:: Prompt A ::
Translate this sentence from the forum thread on clearing wine with Sparkolloid into Spanish: "Also, wine degasses much more effectively if it is a bit warm, like 70 to 75F."
:: Prompt B ::
Resume the forum thread on clearing wine with Sparkolloid, picking up at the point where it stops.
══ Provided text ══
# Clearing with Sparkolloid



## sgift (Oct 1, 2014)

I have a batch of RJS Cellar Classic Winery Series, Rosso Grande Eccellente (that's a mouth full) that is well past it's bottling date and is not clear. On the advise of the retailer I have used Sparkolloid and followed the instructions that say 1 tablespoon in a cup of boiling water and wait a week to clear, rack and bottle. The retailer said to use 3 tbsp. and it would clear in a day or two, allowing racking and bottling. My question is can you over dose with Sparkolloid and what are the consequences? Good and bad? How long should it need to work properly? It seems to be made of basic minerals not unlike Bentonite but will it add flavors or other unintended consequences. Most advise on clearing seems to be just wait..... Your thoughts and knowledge please. BTW I hope its a very nice mouthful....


----------



## DoctorCAD (Oct 1, 2014)

Did you degas? That seems to be a consequence of not degassing, slow clearing. Almost like the CO2 molecules hang on to solids.


----------



## sgift (Oct 1, 2014)

I have a drill mounted whip and exceeded all the times suggested. So I don't think that's the problem but what do I know. I did stir for 25-30 mins.


----------



## novalou (Oct 1, 2014)

I use SuperKleer for clearing my wine.

Wine clears on it's own with or without using a clearing agent. Gravity works. Follow the directions from Sparkolloid. Wait it out. It will clear eventually.


Sent from my iPhone using Wine Making


----------



## sour_grapes (Oct 1, 2014)

In my experience, exceeding the degassing time does not guarantee a degassed wine!

Does it taste a little fizzy? If you put a little into a test vessel, cap that with your hand, and shake, does it let out a little "pfft" when you move your hand? 

Also, wine degasses much more effectively if it is a bit warm, like 70 to 75F.


----------



## sgift (Oct 1, 2014)

I hear you but it doesn't taste or respond as you suggest when shaken.....no pressure release.


----------



## richmke (Oct 1, 2014)

How long has it been aging? If it has been a while (6-9 months) it should be clearing. If it has been a while, maybe you have pectin haze, and need to use an enzyme to get rid of the pectin.


----------



## novalou (Oct 2, 2014)

richmke said:


> How long has it been aging? If it has been a while (6-9 months) it should be clearing. If it has been a while, maybe you have pectin haze, and need to use an enzyme to get rid of the pectin.




I was thinking pectin haze too, but I figured it was unlikely with a kit, but certainly worth considering, especially if finings and time won't clear it.


Sent from my iPhone using Wine Making


----------



## richmke (Oct 2, 2014)
═══
══ Extracted material ══
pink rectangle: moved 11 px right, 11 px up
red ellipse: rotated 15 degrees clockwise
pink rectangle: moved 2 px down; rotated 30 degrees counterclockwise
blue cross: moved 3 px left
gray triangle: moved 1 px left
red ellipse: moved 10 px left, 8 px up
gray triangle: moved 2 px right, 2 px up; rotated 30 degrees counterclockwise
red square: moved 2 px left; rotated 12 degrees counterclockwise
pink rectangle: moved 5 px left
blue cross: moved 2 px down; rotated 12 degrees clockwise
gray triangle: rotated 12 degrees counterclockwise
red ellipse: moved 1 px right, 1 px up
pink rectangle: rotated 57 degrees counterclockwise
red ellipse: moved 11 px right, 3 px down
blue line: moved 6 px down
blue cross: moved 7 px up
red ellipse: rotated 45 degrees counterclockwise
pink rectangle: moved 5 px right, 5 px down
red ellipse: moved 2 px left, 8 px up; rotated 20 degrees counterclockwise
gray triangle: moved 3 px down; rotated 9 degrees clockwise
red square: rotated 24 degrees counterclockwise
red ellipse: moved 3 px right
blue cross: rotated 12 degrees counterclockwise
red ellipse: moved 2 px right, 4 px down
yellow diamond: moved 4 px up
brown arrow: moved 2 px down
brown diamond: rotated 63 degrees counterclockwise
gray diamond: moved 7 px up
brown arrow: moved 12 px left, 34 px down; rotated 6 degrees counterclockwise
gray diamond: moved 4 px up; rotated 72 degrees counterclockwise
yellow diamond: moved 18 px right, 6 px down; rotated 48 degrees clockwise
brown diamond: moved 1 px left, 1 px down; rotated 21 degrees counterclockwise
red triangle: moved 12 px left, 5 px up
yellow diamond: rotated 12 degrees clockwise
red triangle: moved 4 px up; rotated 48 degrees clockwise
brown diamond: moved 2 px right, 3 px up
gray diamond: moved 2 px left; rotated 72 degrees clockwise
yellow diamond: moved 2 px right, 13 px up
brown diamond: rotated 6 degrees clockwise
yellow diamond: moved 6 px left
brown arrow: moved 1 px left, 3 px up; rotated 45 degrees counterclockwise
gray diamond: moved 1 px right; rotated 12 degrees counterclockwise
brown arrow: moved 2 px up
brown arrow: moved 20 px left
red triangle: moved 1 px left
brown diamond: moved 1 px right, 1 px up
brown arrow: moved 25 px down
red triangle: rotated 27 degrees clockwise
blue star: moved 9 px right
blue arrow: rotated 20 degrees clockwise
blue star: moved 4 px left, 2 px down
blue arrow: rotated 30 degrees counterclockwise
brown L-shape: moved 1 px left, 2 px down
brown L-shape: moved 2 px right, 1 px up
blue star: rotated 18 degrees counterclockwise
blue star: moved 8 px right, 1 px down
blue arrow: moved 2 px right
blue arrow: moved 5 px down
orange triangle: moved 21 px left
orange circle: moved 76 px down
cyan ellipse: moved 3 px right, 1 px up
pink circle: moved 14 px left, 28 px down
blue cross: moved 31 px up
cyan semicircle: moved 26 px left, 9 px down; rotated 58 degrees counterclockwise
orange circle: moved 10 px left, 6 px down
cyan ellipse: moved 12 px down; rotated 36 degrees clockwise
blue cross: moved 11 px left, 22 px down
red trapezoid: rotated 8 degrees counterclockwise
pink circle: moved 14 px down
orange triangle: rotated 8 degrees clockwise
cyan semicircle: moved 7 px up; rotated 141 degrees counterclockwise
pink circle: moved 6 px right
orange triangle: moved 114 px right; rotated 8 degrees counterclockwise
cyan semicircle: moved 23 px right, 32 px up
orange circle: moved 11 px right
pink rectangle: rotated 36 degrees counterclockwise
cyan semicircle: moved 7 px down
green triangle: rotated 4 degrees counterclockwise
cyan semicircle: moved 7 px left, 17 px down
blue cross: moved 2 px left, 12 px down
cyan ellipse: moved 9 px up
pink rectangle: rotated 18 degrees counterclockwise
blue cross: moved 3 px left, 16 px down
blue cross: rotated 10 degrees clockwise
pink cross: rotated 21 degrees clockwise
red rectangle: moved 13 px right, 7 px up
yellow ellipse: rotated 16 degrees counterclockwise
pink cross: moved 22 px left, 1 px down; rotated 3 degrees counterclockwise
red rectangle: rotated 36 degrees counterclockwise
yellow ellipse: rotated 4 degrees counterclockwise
═══
:: Exercise output A ::
Además, el vino se desgasifica de forma mucho más eficaz si está un poco tibio, entre 70 y 75 °F.

:: Exercise output B ::
I just started a RJS Cellar Craft Showcase Roso Fortissimo. It comes with enzymes. I did a search, and apparently the CCS has had problems with pectin haze, so started including the additional enzyme.

I believe pectin enzyme is suppose to be added at the beginning, so is included in the must by the kit maker. But that does not seem to be enough. Hence the additional enzyme at the first racking.


----------



## sgift (Oct 2, 2014)

Thanks everyone for the input. It's clearing nicely and I hope to bottle this weekend. Still curious about the impact of clearing agents on the ultimate flavor profile if anyone has insite? I have heard filtering really simplifies the taste of your wine.


----------



## richmke (Oct 2, 2014)

IHMO, I would use the recommended 1 Tbs, and see how clear it gets. If you want it to clear some more, then add another Tbs. However, I don't think adding 3 Tbs all at once is a problem. It will all settle out.

I would be more concerned about diluting the wine. The Sparkloid should be dissolved to the recommended concentration (1 pound to 1-2 gallons of water). If that translates to 1 Tbs and 1 cup of water, then you could add 2 Tbs to 1 cup of water. You will have to weigh out 1 Tbs of Sparkloid. If it weighs 1 ounce (1/16 of a pound), then that would be equivalent to 1 pound to 1 gallon (1 cup is 1/16 of a gallon).


----------



## tmmii (Oct 2, 2014)

I add bentonite in during fermentation, can I add another clearing agent in later?


Sent from my iPhone using Wine Making


----------



## richmke (Oct 3, 2014)

With bentonite, the kit makers typically include chitosan or isinglass.


----------



## calvin (Oct 3, 2014)

tmmii said:


> I add bentonite in during fermentation, can I add another clearing agent in later?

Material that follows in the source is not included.